Но давняя мечта о военно-морской службе жила в душе шкипера, иссеченного ветрами Атлантики, выдубленного солнцем Вест-Индии. Пришла пора, сбывалась мечта Пола Джонса!
Сбывалась под флагом, на котором был изображен знак метрополии, но эту эмблему британской тирании решительно перечеркивали белые и красные полосы. Пол Джонс первым поднял корабельный флаг колоний, не желающих быть колониями. И первым упрятал в свои сундучок патент офицера повстанческого флота.
Континентальный конгресс создал комиссию по военно-морским делам, а затем два бюро — в Бостоне и Филадельфии. Возник корабельный отряд, приданный армии Вашингтона. А каперские свидетельства давали право партизанить на коммуникациях. О, лихая ватага каперов, москитный флот незабвенных времен! Водоизмещение от ста до четырехсот тонн; десяток-другой орудийных стволов; полсотни, сотня отчаянных головушек.
На бриге Пола Джонса числилось семьдесят моряков. Пишущий эти строки получил снаряжение: внушительный бычий рог, изнутри начисто выскобленный, с деревянной втулкой на широком конце и медной крышкой с пружинкой — на узком. Рог с порохом носили на ремне через плечо.
В каждой команде, в каждом экипаже всегда водится, говоря по-нынешнему, неформальный лидер. Если он в ладу с лидером формальным (по рангу и положению), считайте, корабль в надежных руках. Таких на «Провидэнс» было шестеро, шестеро «сынов Нептуна». Нет, не масонская ложа — организация взаимопомощи матросов и грузчиков. Возникла она задолго до восстания, задолго до войны; сперва в Нью-Йорке, затем в других портовых городах. Эти шестеро задавали тон, на что Полу Джонсу сетовать не приходилось. Напротив!

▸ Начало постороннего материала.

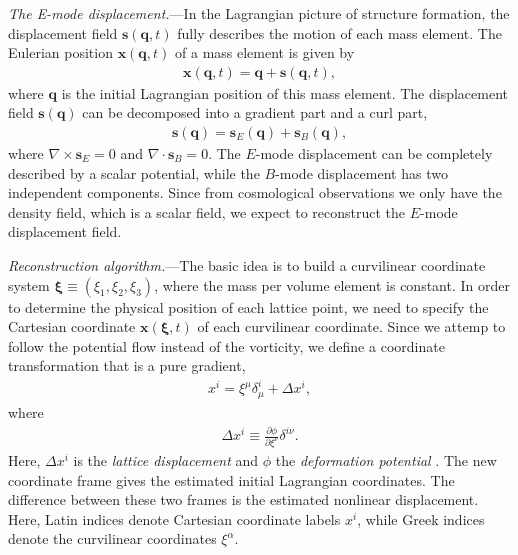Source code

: \documentclass[aps,prl,twocolumn,showpacs,superscriptaddress,groupedaddress,nofootinbib]{revtex4}  %
\newcommand{\bea}{\begin{eqnarray}}
\newcommand{\eea}{\end{eqnarray}}
\begin{document}
{\it The E-mode displacement.}---In the Lagrangian picture of structure 
formation, 
the displacement field $\bm{s}(\bm{q},t)$ fully describes the motion of each mass element. The Eulerian position $\bm{x}(\bm{q},t)$ of a mass element is given by
\bea
\bm{x}(\bm{q},t)=\bm{q}+\bm{s}(\bm{q},t),
\eea
where $\bm{q}$ is the initial Lagrangian position of this mass element.
The displacement field $\bm{s}(\bm{q})$ can be decomposed into a gradient part
and a curl part,
\bea
\bm{s}(\bm{q})=\bm{s}_E(\bm{q})+\bm{s}_B(\bm{q}),
\eea
where $\nabla\times\bm{s}_E=0$ and $\nabla\cdot\bm{s}_B=0$.
The $E$-mode displacement can be completely described by a scalar potential,
while the $B$-mode displacement has two independent components.
Since from cosmological observations we only have the density field,
which is a scalar field, we expect 
to reconstruct the $E$-mode displacement field.


{\it Reconstruction algorithm.}---The basic idea is to build a curvilinear 
coordinate system $\bm{\xi}\equiv(\xi_1,\xi_2,\xi_3)$, where the mass per
volume element is constant. 
In order to determine the physical position of each lattice point, we need to 
specify the Cartesian coordinate $\bm{x}(\bm{\xi},t)$ of each curvilinear 
coordinate.
Since we attemp to follow the potential flow instead of the vorticity, we 
define a coordinate transformation that is a pure gradient,
\bea
\label{eq:trs}
x^i=\xi^\mu\delta^i_\mu+\Delta x^i,
\eea
where
\bea
\Delta x^i\equiv\frac{\partial\phi}{\partial\xi^\nu}\delta^{i\nu}.
\eea
Here, $\Delta{x}^i$ is the {\it lattice displacement} and $\phi$ the 
{\it deformation potential} \cite{1995ApJS..100..269P,1998ApJS..115...19P}. 
The new coordinate frame gives the estimated initial Lagrangian coordinates. 
The difference between these two frames is the estimated nonlinear displacement.
Here, Latin indices denote Cartesian coordinate labels $x^i$, while Greek 
indices denote the curvilinear coordinates $\xi^\alpha$.
\end{document}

Храбрец радовался храбрецам.
Вопреки рогаткам владычицы морей американцы исподволь, задолго до восстания, взбодрили коммерческий флот, вышколенный к тому же в тех самых широтах, где теперь каперы щипали и трепали неприятеля. Люди Пола были превосходными моряками, и это неудивительно.
Удивило другое — негры.
Кому, как не рабам, драться против рабства? И разве революция не есть избавление от рабства? Ах, любезный читатель, то была американская революция. Ее лидеры страшились негра с ружьем. Глупо? Да, если ты не плантатор-рабовладелец. Ну, а ежели и дед твой, и отец, и ты сам рубили головы чернокожим бунтарям и, отрубив, водружали на шесты или печные трубы судебного зала? Вот и летом семьдесят пятого года в Северной Каролине обнаружили заговор черных невольников. Многих вздернули, многим отрезали уши, всех поголовно клеймили каленым железом. А осенью того же года совет генералов континентальной армии запретил принимать под знамена черных. Континентальный конгресс не перечил, согласился.